Seinen Angaben nach hat man die Fahrzeuge über einen Zeitraum von sechs Monaten beobachtet und Sondereinflüsse wie Staus oder Unfälle herausgerechnet. Allein schon die Versicherung schlage beim herkömmlichen Dieselfahrzeug ganz anders zu Buche. Kegler: „Für den VW bezahlen wir jährlich 1400 Euro für die Kaskoversicherung, für das E-Fahrzeug, das mit einer Mopedzulassung unterwegs ist, sind es dagegen nur 400 Euro im Jahr.
Habe man zunächst ein Fahrzeug getestet, seien bei der zweiten Bestellung bereits zehn elektrisch betriebene Fahrzeuge geordert worden.

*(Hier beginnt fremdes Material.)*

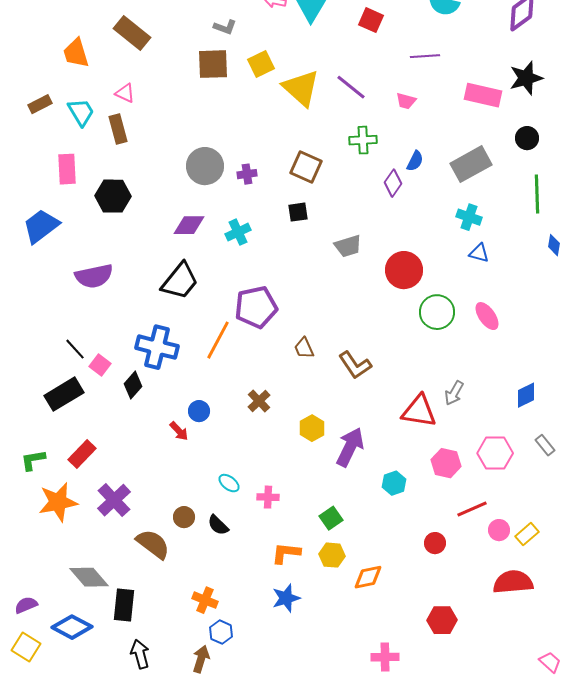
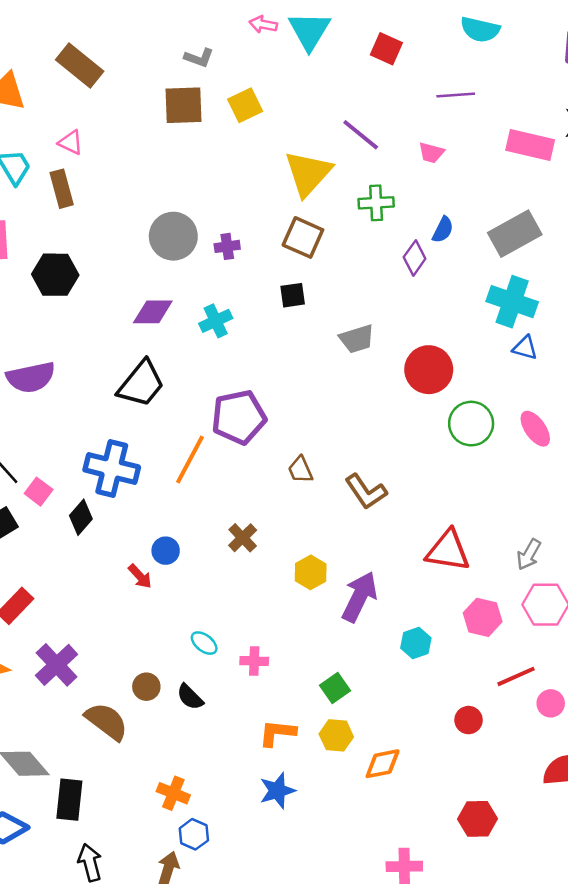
yellow triangle: (301, 88) -> (308, 173), moved, turned 30
cyan cross: (469, 217) -> (512, 302), size x1.5
gray arrow: (454, 393) -> (529, 554), moved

„Inzwischen haben wir 28 Fahrzeuge im täglichen Dauereinsatz zwischen zweieinhalb und neun Stunden“, so Kegler.
Gänzlich andere Probleme ergeben sich laut Daniel Krumbholz von der Leipziger Volkszeitung beim Einsatz der Elektrofahrzeuge in der Brieflogistik. Da seien nicht nur Briefkästen anzufahren, sondern auch Kunden mit Sonderwünschen oder -erwartungen. „Manche Firma möchte ihre Post täglich zur gleichen Uhrzeit abgeholt wissen“, so Krumbholz. Oder eine Justizvollzugsanstalt sei nur mit bestimmten Fahrzeugen zu befahren – das seien Herausforderungen, für die es noch keine Softwarelösungen gebe.
Auf eine weitere Herausforderung beim Einsatz von ganzen Fahrzeugflotten mit E-Autos macht Matthias Krause von der Firma Elog aufmerksam: „Unsere Fahrzeuge kommen alle ziemlich zeitgleich zurück ins Depot, wenn die Fahrer dann alle zur gleichen Zeit das Auto an die Steckdose anschließen, entstehen Probleme mit dem Netz.“Darauf müssten sich die Netzbetreiber einstellen und ihre Anlagen entsprechend aufrüsten.
Es mangele auch noch an den nötigen Schnellladestationen, eine Ladedauer von acht Stunden je Fahrzeug sei letztlich eher unwirtschaftlich. Probleme wie dieses sind es, die die 130 Teilnehmer auf dem zweitägigen Kongress in Ettersburg diskutieren. Neben der Präsentation neuer Ergebnisse aus dem gemeinsamen Forschungsprojekt ist diese fünfte Ausgabe des Kongresses eine Plattform, die bundesweit Anwender, Interessenten, Fahrzeughersteller und Forschung im Bereich der elektromobilen Logistik zusammenbringt. Gestern standen der nachhaltige Energieeinsatz am Standort, in der Produktion und in der Flotte genauso im Vordergrund wie gesammelte Einsatzerfahrungen deutscher Unternehmen, die Elektrofahrzeuge wie zum Beispiel Lastenpedelec, Kleintransporter oder auch elektrische Lastkraftwagen einsetzen. Hier spielt laut Krause die Reichweite noch immer eine Rolle. Die liege bei Lastwagen bei etwa 100 Kilometern – es seien aber 180 Kilometer notwendig, sagt er.